Medical Center II, Department of Hematology/Oncology, Schwarzwald-Baar Clinic, Academic Teaching Hospital University of Freiburg, Villingen-Schwenningen, Germany.
Lung Cancer. 2012 Jul;77(1):2-8. doi: 10.1016/j.lungcan.2011.12.014. Epub 2012 Jan 24.

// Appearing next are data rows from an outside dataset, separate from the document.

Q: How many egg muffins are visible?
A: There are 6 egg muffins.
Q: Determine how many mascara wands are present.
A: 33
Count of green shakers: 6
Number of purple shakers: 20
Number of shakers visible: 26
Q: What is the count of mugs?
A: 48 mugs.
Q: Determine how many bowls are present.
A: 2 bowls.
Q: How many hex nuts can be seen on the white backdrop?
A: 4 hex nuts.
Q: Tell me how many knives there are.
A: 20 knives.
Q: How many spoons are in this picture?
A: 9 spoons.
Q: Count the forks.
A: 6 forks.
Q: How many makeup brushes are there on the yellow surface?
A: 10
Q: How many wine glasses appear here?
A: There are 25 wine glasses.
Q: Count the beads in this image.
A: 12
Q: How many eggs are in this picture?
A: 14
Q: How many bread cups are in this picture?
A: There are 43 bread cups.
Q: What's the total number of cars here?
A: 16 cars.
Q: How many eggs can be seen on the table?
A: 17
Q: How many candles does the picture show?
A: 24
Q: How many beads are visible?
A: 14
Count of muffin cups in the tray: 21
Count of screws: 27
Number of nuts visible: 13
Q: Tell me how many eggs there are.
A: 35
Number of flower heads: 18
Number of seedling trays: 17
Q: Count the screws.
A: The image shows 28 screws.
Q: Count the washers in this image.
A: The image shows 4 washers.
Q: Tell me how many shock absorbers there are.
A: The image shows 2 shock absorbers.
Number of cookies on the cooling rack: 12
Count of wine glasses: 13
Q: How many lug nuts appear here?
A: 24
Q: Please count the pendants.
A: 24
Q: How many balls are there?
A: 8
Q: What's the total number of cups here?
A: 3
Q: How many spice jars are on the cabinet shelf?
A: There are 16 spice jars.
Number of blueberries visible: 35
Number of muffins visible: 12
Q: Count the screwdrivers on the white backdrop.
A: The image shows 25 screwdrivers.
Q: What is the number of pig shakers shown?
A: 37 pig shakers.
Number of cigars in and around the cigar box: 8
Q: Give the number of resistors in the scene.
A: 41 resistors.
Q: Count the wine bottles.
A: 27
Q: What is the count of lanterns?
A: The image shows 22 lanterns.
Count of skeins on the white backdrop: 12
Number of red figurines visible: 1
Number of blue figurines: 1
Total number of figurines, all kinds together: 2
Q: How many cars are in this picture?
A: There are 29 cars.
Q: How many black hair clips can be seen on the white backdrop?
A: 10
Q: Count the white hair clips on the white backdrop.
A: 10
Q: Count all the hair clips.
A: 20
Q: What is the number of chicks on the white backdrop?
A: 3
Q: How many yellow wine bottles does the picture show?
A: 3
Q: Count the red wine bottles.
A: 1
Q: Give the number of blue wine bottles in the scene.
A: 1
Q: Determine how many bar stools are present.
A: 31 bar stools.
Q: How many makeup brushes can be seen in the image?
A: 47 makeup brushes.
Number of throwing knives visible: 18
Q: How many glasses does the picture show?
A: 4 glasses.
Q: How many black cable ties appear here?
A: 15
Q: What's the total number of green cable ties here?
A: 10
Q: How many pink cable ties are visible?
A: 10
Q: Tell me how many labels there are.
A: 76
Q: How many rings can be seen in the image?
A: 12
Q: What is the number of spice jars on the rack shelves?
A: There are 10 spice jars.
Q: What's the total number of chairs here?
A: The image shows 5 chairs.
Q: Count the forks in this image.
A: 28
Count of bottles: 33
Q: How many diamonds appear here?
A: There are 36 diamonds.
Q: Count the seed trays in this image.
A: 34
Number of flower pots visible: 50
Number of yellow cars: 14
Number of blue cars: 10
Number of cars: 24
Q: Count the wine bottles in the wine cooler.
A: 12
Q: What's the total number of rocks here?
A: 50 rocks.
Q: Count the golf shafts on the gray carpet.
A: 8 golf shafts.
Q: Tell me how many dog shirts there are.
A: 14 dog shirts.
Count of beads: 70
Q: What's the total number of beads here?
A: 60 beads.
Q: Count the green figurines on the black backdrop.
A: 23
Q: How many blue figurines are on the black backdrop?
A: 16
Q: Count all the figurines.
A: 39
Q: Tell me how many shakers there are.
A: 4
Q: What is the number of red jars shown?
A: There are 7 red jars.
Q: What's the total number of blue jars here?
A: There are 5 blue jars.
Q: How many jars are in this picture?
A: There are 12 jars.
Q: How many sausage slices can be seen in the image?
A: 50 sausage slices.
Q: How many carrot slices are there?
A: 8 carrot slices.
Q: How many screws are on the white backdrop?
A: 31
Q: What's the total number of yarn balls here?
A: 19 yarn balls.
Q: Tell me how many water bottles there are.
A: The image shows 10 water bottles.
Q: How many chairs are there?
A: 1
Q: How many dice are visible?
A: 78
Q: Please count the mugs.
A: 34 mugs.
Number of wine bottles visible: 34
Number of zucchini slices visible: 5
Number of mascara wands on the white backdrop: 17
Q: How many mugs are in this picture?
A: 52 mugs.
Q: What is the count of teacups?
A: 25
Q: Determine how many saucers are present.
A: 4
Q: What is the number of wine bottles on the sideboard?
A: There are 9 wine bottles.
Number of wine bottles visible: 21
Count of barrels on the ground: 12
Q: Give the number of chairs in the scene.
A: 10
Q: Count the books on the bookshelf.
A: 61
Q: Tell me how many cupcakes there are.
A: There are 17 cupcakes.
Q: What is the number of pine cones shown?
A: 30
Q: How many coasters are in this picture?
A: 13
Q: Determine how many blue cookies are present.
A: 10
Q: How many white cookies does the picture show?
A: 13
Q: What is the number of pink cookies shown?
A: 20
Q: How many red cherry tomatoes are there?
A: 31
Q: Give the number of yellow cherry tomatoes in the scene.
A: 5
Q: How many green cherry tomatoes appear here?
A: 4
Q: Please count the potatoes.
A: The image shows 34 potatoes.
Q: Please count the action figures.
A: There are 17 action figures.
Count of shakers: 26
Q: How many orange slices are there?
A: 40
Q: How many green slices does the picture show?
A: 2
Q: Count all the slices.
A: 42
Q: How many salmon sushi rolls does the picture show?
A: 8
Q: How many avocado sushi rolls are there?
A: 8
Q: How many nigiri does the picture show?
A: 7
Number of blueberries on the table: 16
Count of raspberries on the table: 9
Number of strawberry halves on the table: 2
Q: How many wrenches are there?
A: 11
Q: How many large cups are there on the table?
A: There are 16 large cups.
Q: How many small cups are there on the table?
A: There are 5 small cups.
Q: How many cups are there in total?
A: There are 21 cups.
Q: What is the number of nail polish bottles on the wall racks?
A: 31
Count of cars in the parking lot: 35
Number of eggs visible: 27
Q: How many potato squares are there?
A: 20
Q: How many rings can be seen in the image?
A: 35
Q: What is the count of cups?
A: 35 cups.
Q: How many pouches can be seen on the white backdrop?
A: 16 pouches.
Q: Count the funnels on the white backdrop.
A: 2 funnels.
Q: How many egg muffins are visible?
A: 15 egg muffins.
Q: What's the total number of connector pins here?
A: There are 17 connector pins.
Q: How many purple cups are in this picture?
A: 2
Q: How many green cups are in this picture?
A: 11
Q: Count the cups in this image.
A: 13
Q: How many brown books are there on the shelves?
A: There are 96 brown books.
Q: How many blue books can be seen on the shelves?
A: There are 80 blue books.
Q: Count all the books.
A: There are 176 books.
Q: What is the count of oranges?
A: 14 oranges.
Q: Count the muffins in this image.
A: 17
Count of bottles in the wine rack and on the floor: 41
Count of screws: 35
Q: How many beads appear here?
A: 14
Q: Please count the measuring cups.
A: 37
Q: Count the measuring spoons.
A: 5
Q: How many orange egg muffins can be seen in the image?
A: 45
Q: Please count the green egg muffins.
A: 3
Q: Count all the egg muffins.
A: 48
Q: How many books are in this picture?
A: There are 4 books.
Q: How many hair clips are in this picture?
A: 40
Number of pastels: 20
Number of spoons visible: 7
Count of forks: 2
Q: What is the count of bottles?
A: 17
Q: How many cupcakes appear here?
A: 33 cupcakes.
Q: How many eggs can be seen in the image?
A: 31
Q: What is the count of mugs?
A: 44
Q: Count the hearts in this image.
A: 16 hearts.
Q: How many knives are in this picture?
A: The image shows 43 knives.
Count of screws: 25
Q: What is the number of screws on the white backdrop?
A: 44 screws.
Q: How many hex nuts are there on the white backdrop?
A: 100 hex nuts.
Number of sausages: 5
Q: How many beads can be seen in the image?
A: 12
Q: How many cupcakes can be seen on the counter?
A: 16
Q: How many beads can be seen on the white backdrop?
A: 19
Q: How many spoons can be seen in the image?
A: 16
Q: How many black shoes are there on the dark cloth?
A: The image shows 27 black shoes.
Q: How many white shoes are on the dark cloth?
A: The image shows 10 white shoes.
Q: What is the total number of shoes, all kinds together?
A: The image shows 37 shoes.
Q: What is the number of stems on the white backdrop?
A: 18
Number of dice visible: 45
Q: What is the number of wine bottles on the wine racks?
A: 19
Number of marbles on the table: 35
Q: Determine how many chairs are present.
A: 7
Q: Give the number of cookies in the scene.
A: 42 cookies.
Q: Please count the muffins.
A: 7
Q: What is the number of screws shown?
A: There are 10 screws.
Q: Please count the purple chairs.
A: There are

Treatment with receptor-tyrosine kinase inhibitors (TKIs) has improved progression-free and overall survival in patients with advanced non-small cell lung cancer (NSCLC). One major target for treatment with TKI is the epidermal growth factor receptor (EGFR), particularly in patients harboring activating mutations. However, despite initial responses and long lasting remissions, the development of secondary resistance inevitably leads to treatment failure. Analyzing recent data from various phase II/III trials it seems obvious that the single mode of action of gefitinib or erlotinib can provide temporary success only. Both preclinical and clinical evidence suggest that irreversible TKIs such as afatinib or PF00299804, or combined approaches using multiple kinase inhibition (e.g. EGFR and MET) and vertical inhibition by combination of small molecules and antibodies, seem to be more promising and will be the prevailing concepts to overcome secondary EGFR-TKI resistance for the near future.
针对晚期非小细胞肺癌(NSCLC)患者,受体酪氨酸激酶抑制剂(TKIs)的治疗已改善了无进展生存期和总生存期。TKI 治疗的一个主要靶点是表皮生长因子受体(EGFR),特别是在携带激活突变的患者中。然而,尽管初始反应和持久缓解,但继发性耐药的发展不可避免地导致治疗失败。分析来自各种 II/III 期试验的最新数据表明,吉非替尼或厄洛替尼的单一作用模式似乎只能提供暂时的成功。临床前和临床证据表明,不可逆的 TKI 如阿法替尼或 PF00299804,或使用多种激酶抑制(如 EGFR 和 MET)的联合方法以及小分子和抗体的垂直抑制的联合方法,似乎更有前途,并且将是克服未来短期内继发性 EGFR-TKI 耐药的主要概念。